The initial velocity is the velocity when the car starts its turn, traveling north. The final velocity is the velocity at the end of the turn, when the car is traveling east.

Since the car does not alter its speed during the turn, the magnitude of the initial and final velocities is the same, but they have different directions.

To find the change in velocity, we can simply subtract the initial velocity vector from the final velocity vector.

In this case, the initial velocity vector is directed north, and the final velocity vector is directed east.

The change in velocity can be found using the Pythagorean theorem, which states that the square of the magnitude of the change in velocity is equal to the sum of the squares of the magnitudes of the initial and final velocities.

Let's denote the magnitude of the change in velocity as Δv.
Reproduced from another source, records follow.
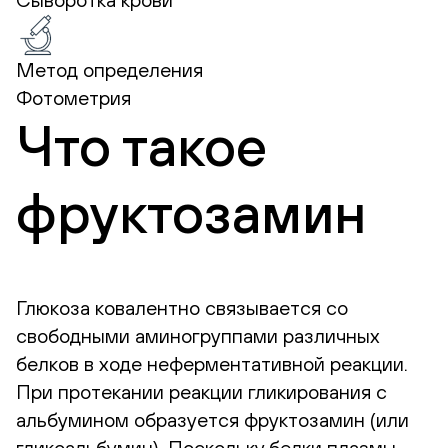
Метод определения
Фотометрия
Что такое
фруктозамин
Глюкоза ковалентно связывается со
свободными аминогруппами различных
белков в ходе неферментативной реакции.
При протекании реакции гликирования с
альбумином образуется фруктозамин (или
гликоальбумин). Поскольку белки плазмы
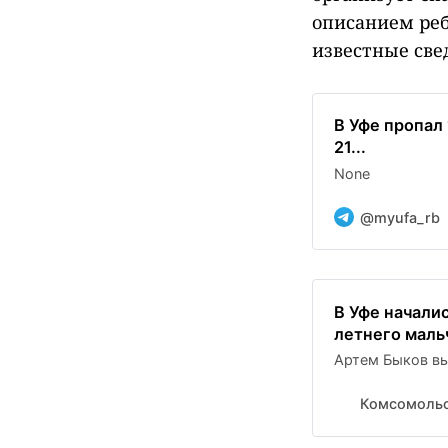
описанием реб
известные све
В Уфе пропал
21...
None
@myufa_rb
В Уфе началис
летнего маль
Артем Быков вы
Комсомольс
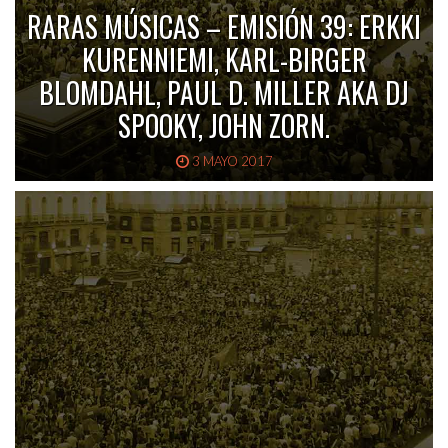
RARAS MÚSICAS – EMISIÓN 39: ERKKI
KURENNIEMI, KARL-BIRGER
BLOMDAHL, PAUL D. MILLER AKA DJ
SPOOKY, JOHN ZORN.
3 MAYO 2017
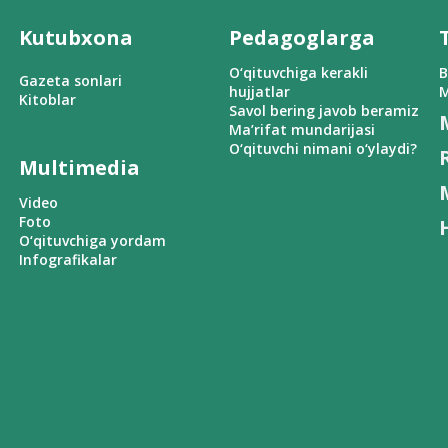
Kutubxona
Pedagoglarga
O‘qituvchiga kerakli
B
Gazeta sonlari
hujjatlar
M
Kitoblar
Savol bering javob beramiz
Ma’rifat mundarijasi
O‘qituvchi nimani o‘ylaydi?
Multimedia
Video
Foto
O‘qituvchiga yordam
Infografikalar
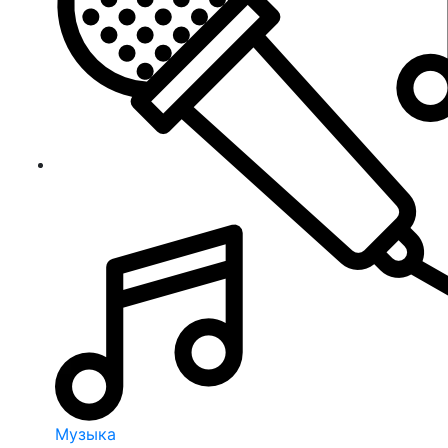
Музыка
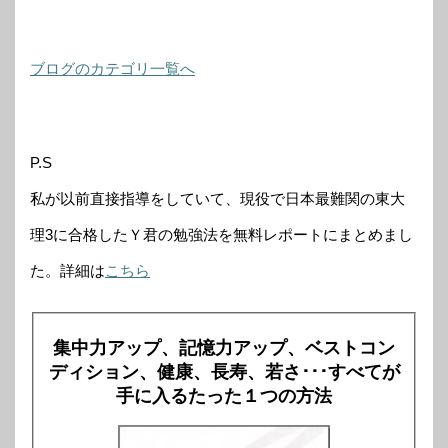
ブログのカテゴリ一覧へ
P.S
私が以前直接指導をしていて、現役で日本最難関の東大
理3に合格したＹ君の勉強法を無料レポートにまとめまし
た。詳細は
こちら
集中力アップ、記憶力アップ、ベストコン
ディション、健康、長寿、若さ･･･すべてが
手に入るたった１つの方法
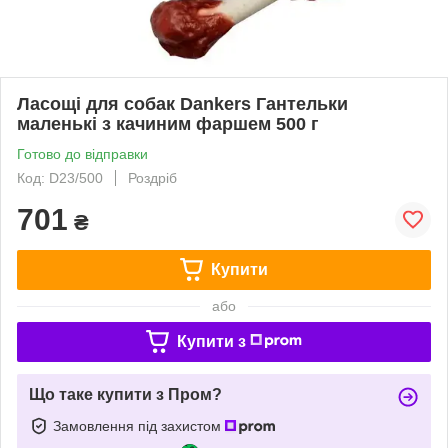
Ласощі для собак Dankers Гантельки
маленькі з качиним фаршем 500 г
Готово до відправки
Код: D23/500
Роздріб
701
₴
Купити
або
Купити з
Що таке купити з Пром?
Замовлення під захистом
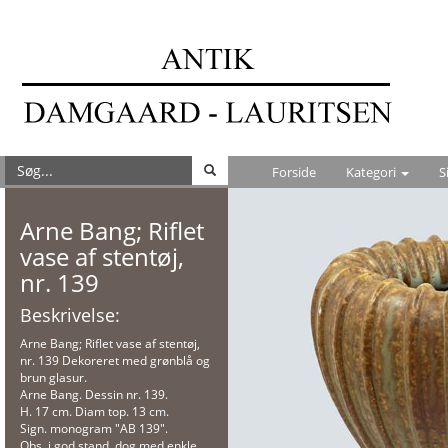
Forside
Kategori
S
Arne Bang; Riflet
vase af stentøj,
nr. 139
Beskrivelse:
Arne Bang; Riflet vase af stentøj,
nr. 139 Dekoreret med grønblå og
brun glasur.
Arne Bang. Dessin nr. 139.
H. 17 cm. Diam top. 13 cm.
Sign. monogram "AB 139".
Obs. i god stand, dog med enkle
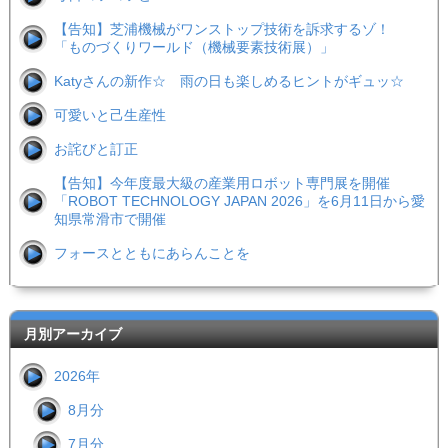
【告知】芝浦機械がワンストップ技術を訴求するゾ！
「ものづくりワールド（機械要素技術展）」
Katyさんの新作☆ 雨の日も楽しめるヒントがギュッ☆
可愛いと己生産性
お詫びと訂正
【告知】今年度最大級の産業用ロボット専門展を開催
「ROBOT TECHNOLOGY JAPAN 2026」を6月11日から愛
知県常滑市で開催
フォースとともにあらんことを
月別アーカイブ
2026年
8月分
7月分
Then we have Δv^2 = v_i^2 + v_f^2, where v_i is the magnitude of the initial velocity and v_f is the magnitude of the final velocity.

Since the magnitudes of the initial and final velocities are the same, we can rewrite the equation as Δv^2 = 2(v_i^2).

Taking the square root of both sides, we have Δv = √(2(v_i^2)), where Δv is the magnitude of the change in velocity.

Substituting the value of the initial velocity, we have Δv = √(2(10.99 m/s)^2) ≈ 21.98 m/s.

Therefore, the change in velocity during the turn is approximately 21.98 m/s.

To find the average acceleration during the turn, we need to find the change in velocity and divide it by the time taken for the change to occur.

In this case, we have already found the change in velocity to be approximately 21.98 m/s.

The time taken for the change to occur is given as 1.56 seconds.

Therefore, the average acceleration during the turn is given by a = Δv/t, where a is the average acceleration, Δv is the change in velocity, and t is the time.

Substituting the values, we have a = (21.98 m/s)/(1.56 s) ≈ 14.11 m/s^2.

Therefore, the average acceleration during the turn is approximately 14.11 m/s^2.